— REQUIRED ACTION —
Set down without change every line from the line that contains "[410,306,445,319] 100. ->" through the end of the listing, and only those lines. No pictures.

— GIVEN DATA —
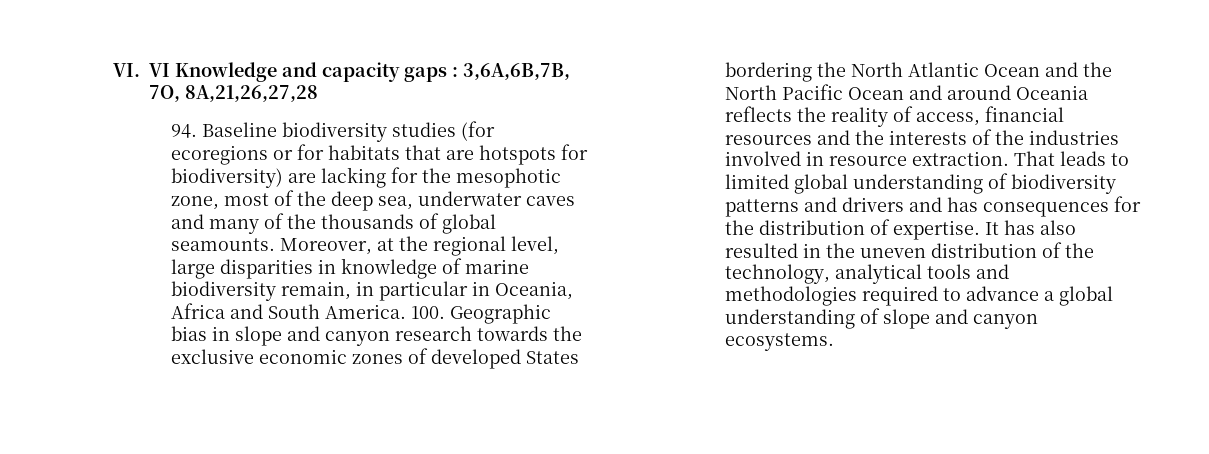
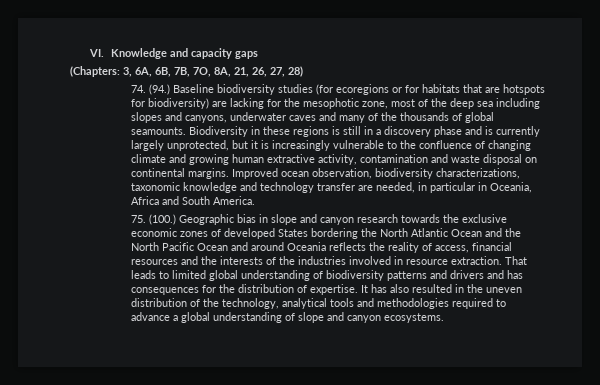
[148,63,170,77] VI -> (105, 53) none
[451,63,570,80] [148,85,318,102] [170,124,197,138] : 3,6A,6B,7B, 7O, 8A,21,26,27,28 // 94. -> [70,66,303,77] [130,84,170,95] // (Chapters: 3, 6A, 6B, 7B, 7O, 8A, 21, 26, 27, 28) // 74. (94.)
[377,196,413,210] sea, -> [476,98,540,109] [130,112,227,123] sea including slopes and canyons,
[279,236,559,256] [170,258,529,279] [170,281,351,301] Moreover, at the regional level, large disparities in knowledge of marine biodiversity remain, -> [188,126,540,137] [130,140,531,151] [130,154,537,165] [130,168,520,179] [130,182,415,193] Biodiversity in these regions is still in a discovery phase and is currently largely unprotected, but it is increasingly vulnerable to the confluence of changing climate and growing human extractive activity, contamination and waste disposal on continental margins. Improved ocean observation, biodiversity characterizations, taxonomic knowledge and technology transfer are needed,
[410,306,445,319] 100. -> [130,214,176,225] // 75. (100.)

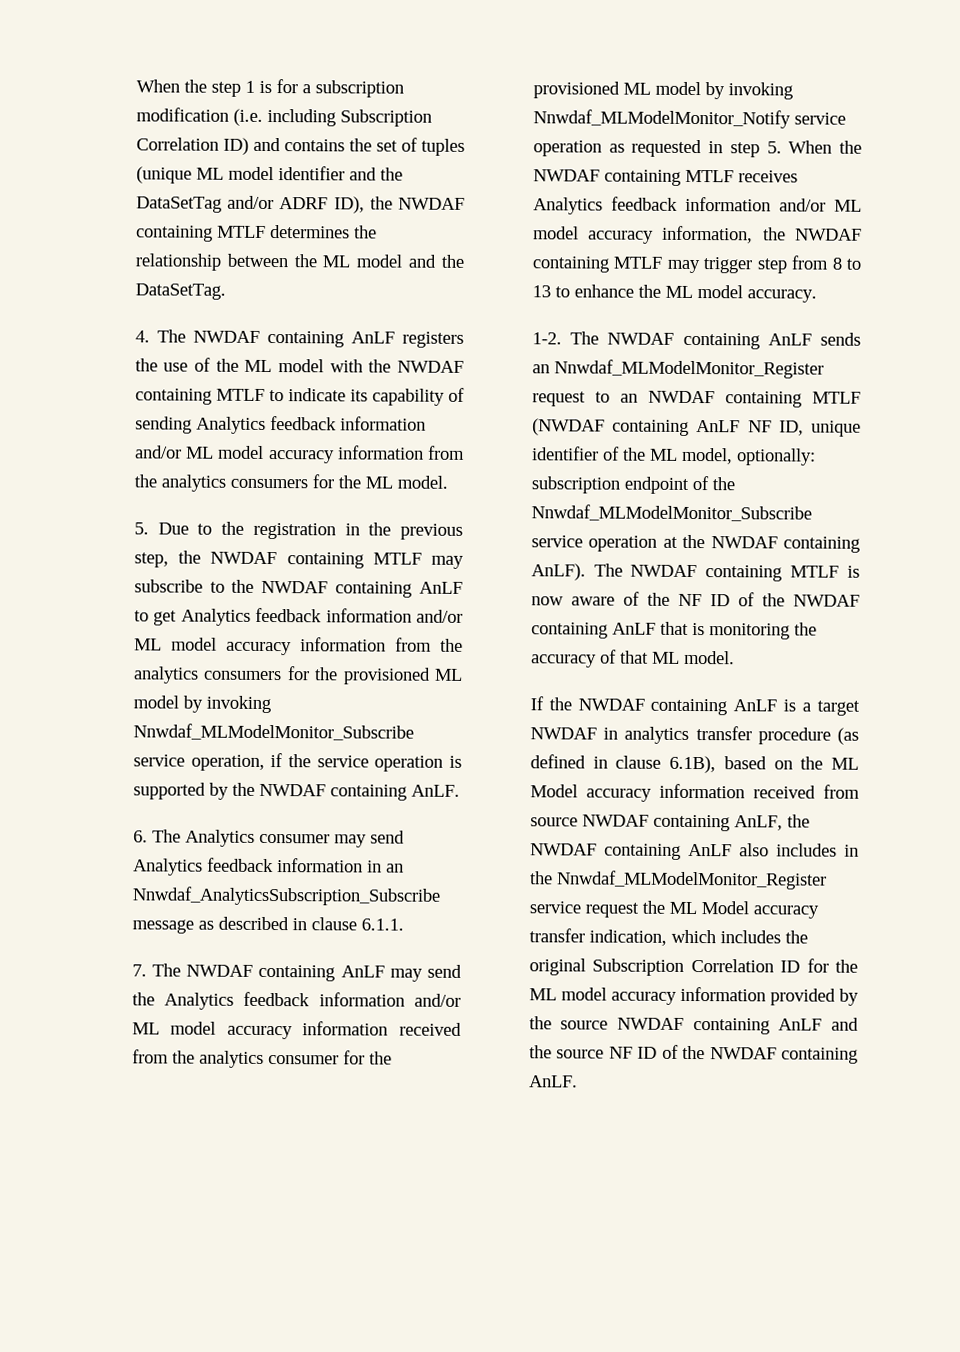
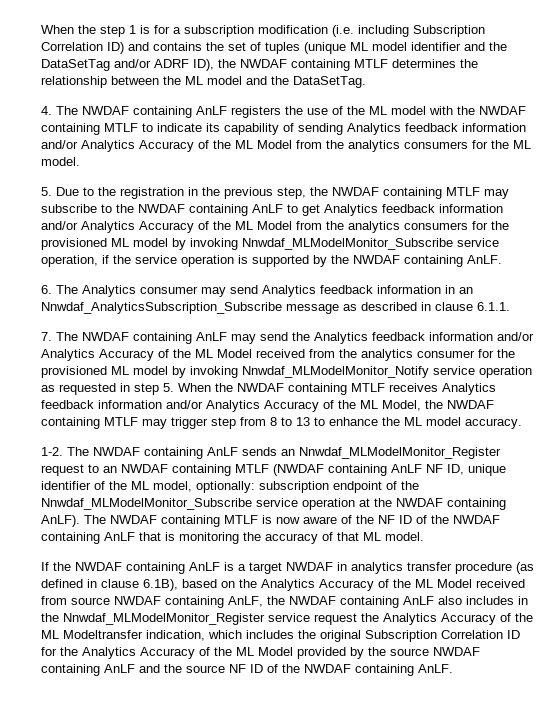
[186,445,424,464] ML model accuracy information -> [80,140,292,152] Analytics Accuracy of the ML Model
[133,637,386,656] ML model accuracy information -> [80,221,292,233] Analytics Accuracy of the ML Model
[131,1021,389,1040] ML model accuracy information -> [40,349,252,361] Analytics Accuracy of the ML Model
[834,199,862,212] [532,225,754,244] ML model accuracy information, -> [205,400,421,412] Analytics Accuracy of the ML Model,
[831,757,859,770] [529,783,745,802] ML Model accuracy information -> [260,579,472,591] Analytics Accuracy of the ML Model
[668,901,819,919] [528,928,585,943] ML Model accuracy transfer -> [382,613,533,625] [40,630,143,639] Analytics Accuracy of the ML Modeltransfer
[528,986,766,1005] ML model accuracy information -> [81,647,293,659] Analytics Accuracy of the ML Model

— PROBLEM SOLUTION —
[410,306,445,319] 100. -> [130,214,176,225] // 75. (100.)

[186,445,424,464] ML model accuracy information -> [80,140,292,152] Analytics Accuracy of the ML Model
[133,637,386,656] ML model accuracy information -> [80,221,292,233] Analytics Accuracy of the ML Model
[131,1021,389,1040] ML model accuracy information -> [40,349,252,361] Analytics Accuracy of the ML Model
[834,199,862,212] [532,225,754,244] ML model accuracy information, -> [205,400,421,412] Analytics Accuracy of the ML Model,
[831,757,859,770] [529,783,745,802] ML Model accuracy information -> [260,579,472,591] Analytics Accuracy of the ML Model
[668,901,819,919] [528,928,585,943] ML Model accuracy transfer -> [382,613,533,625] [40,630,143,639] Analytics Accuracy of the ML Modeltransfer
[528,986,766,1005] ML model accuracy information -> [81,647,293,659] Analytics Accuracy of the ML Model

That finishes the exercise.